Sunday, November 11, 2012

Bookmarking Better

Bookmarking the Old Way

I have been an internet user for as long as I can remember, and this only increased when I purchased my first laptop the summer before beginning college. During the years since, I've become a fan of many websites, which I return to day after day to find new content or use the tools they give me. Since I can't remember everything, I learned how to bookmark sites very early on, and would use them to return to my favorite internet places. It didn't take too long to build a long list of bookmarks, ranging from sites I go to multiple times a day (like my email or news websites), sites I check on daily for new content (such as some internet comics), and sites I bookmark because I thought it might come in handy some day for a lesson or something around my home.

The list was completely unmanageable this way. I'd spend forever scrolling up and down it, looking for that one site I wanted to go to, losing things I had bookmarked only to find them a month after I was done with the lesson, or never find it at all. Things became moderately better, once I switched to Google Chrome and was able to use the folders that browser allowed users to create and organize their bookmarks. Still, quite a bit of time would be spent by me, clicking each site individually to figure out if my favorite sites had updated themselves since the last time I had seen them. Little did I know there was a better way.
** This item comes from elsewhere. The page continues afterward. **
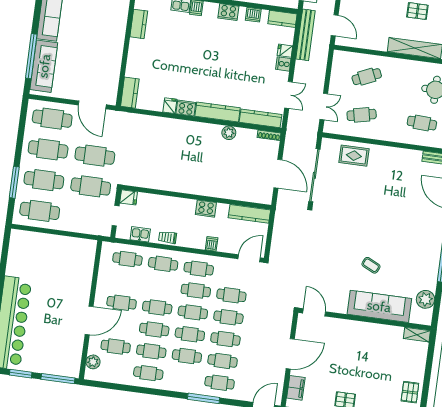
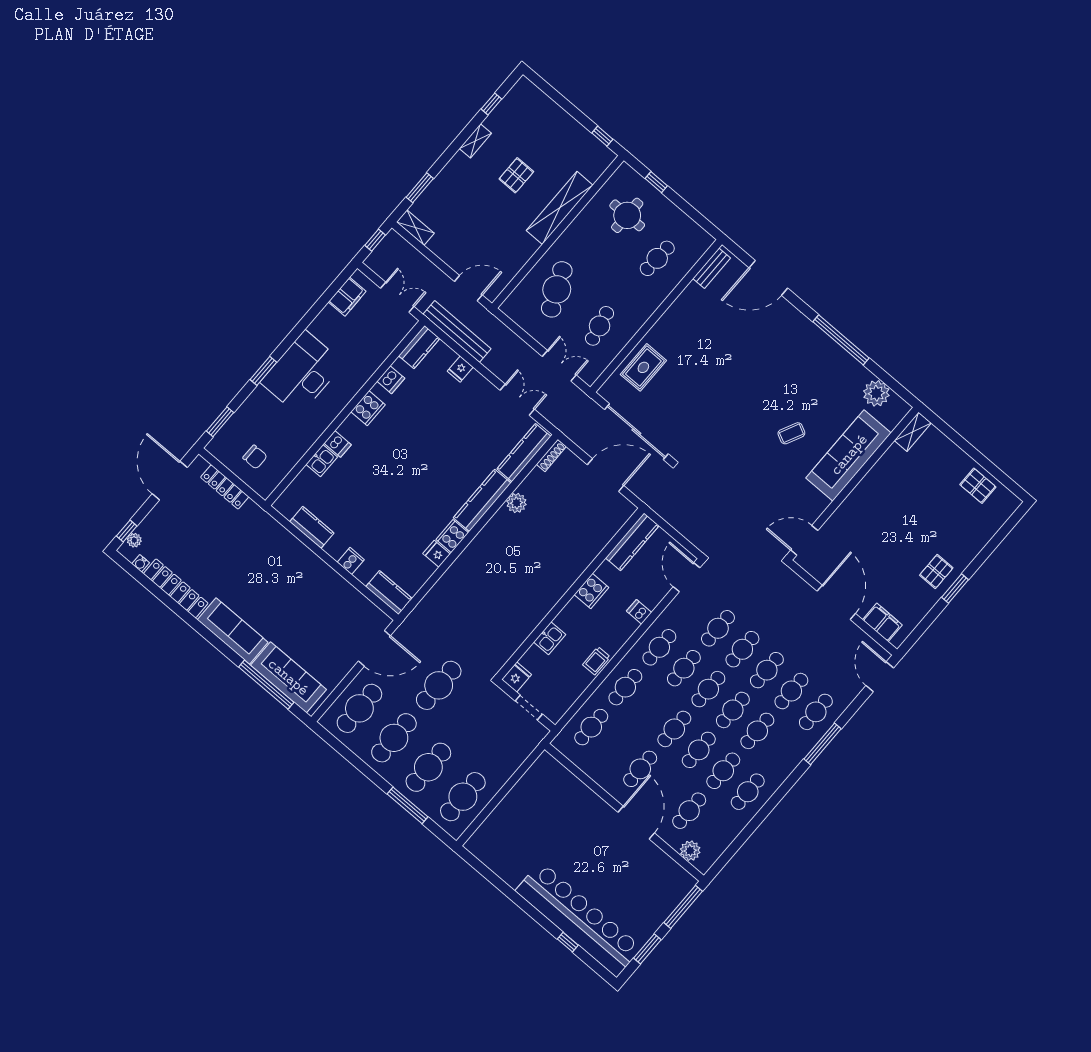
cooker: (283, 64) -> (351, 561), moved, turned 180
cafe table: (367, 77) -> (557, 289), width x1.37, depth x1.35
cafe table: (91, 186) -> (473, 715), removed
kitchen sink: (140, 234) -> (550, 638), moved, turned 180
Bookmarking the Smart Way---RSS Feeds and Google Reader

Thanks to an assignment from my grad course, I learned about RSS feeds (really simple syndication feeds) and it has revolutionized how I use the internet. Using the Google Reader app, I can subscribe to all of my favorite sites using the RSS feed urls provided on their sites. This app then keeps track of what new content is posted by the websites I subscribed to and show me the newest content on one page.

Google Reader also allows you to make folders of your feeds, letting you group the feeds together any way you like. A few of the folders I use are professional development (where I keep the blogs and websties of professional organizations or educators who talk about how to improve my teaching), news (where I follow current events in NY, the rest of the country and the world), and funny stuff (where I keep all the webcomics, YouTube channels, and other things that I spend too much time looking at).

Because of this app and RSS feeds, checking the internet is a completely different experience. Now I can look for updates on my favorite sites by simply looking at my folders of subscriptions and clicking only on the things that interest me, as opposed to having to click each and every favorite on my list. Now new information is organized, quickly found and read and I can get back to working on other projects.

However, information is only good if you can share it with others, and my bookmarks and subscriptions to really great websites are only on my computer. How can I easily share them with others?

Social Bookmarking

This dilemma is solved by another tool I learned about from my class, social bookmarking. Social bookmarking  involves using a website, such as Diigo, where the users transfer, organize and post new bookmarks of things they have found on the internet.  Other users then can follow you or join your group, and see your organized links, and use them. You can also attach tag or labels to this links to help others find them when searching for helpful links.

On Diigo, whole schools can set up accounts where each teacher can post his or her links in a common account, allowing all the other teachers access to the resources that one person had. Individual classes can also have groups, where the teacher is able to organize all of the links to cool websites and materials that may be used in lessons, so students have access to these tools instead of having to type in all of the urls themselves.

Social bookmarking allows you to access the good sites that others have found after spending time sifting through the many bad sites available, saving you all the work of having to do that yourself. And you can help share your secret stash of resources with others in return, allowing you to help other teachers improve their teaching.

RSS Feeds and Social Bookmarking

Together these two tools help teachers by making information easier to find and even easier to share with others. This not only helps the individual teacher by increasing their professional knowledge or own tool chest of resources, but entire grade levels, schools and district by being able to share these resources so more and better tools are available for every educator. More importantly, all of this helps the students by giving them better teachers with better resources to teach them with.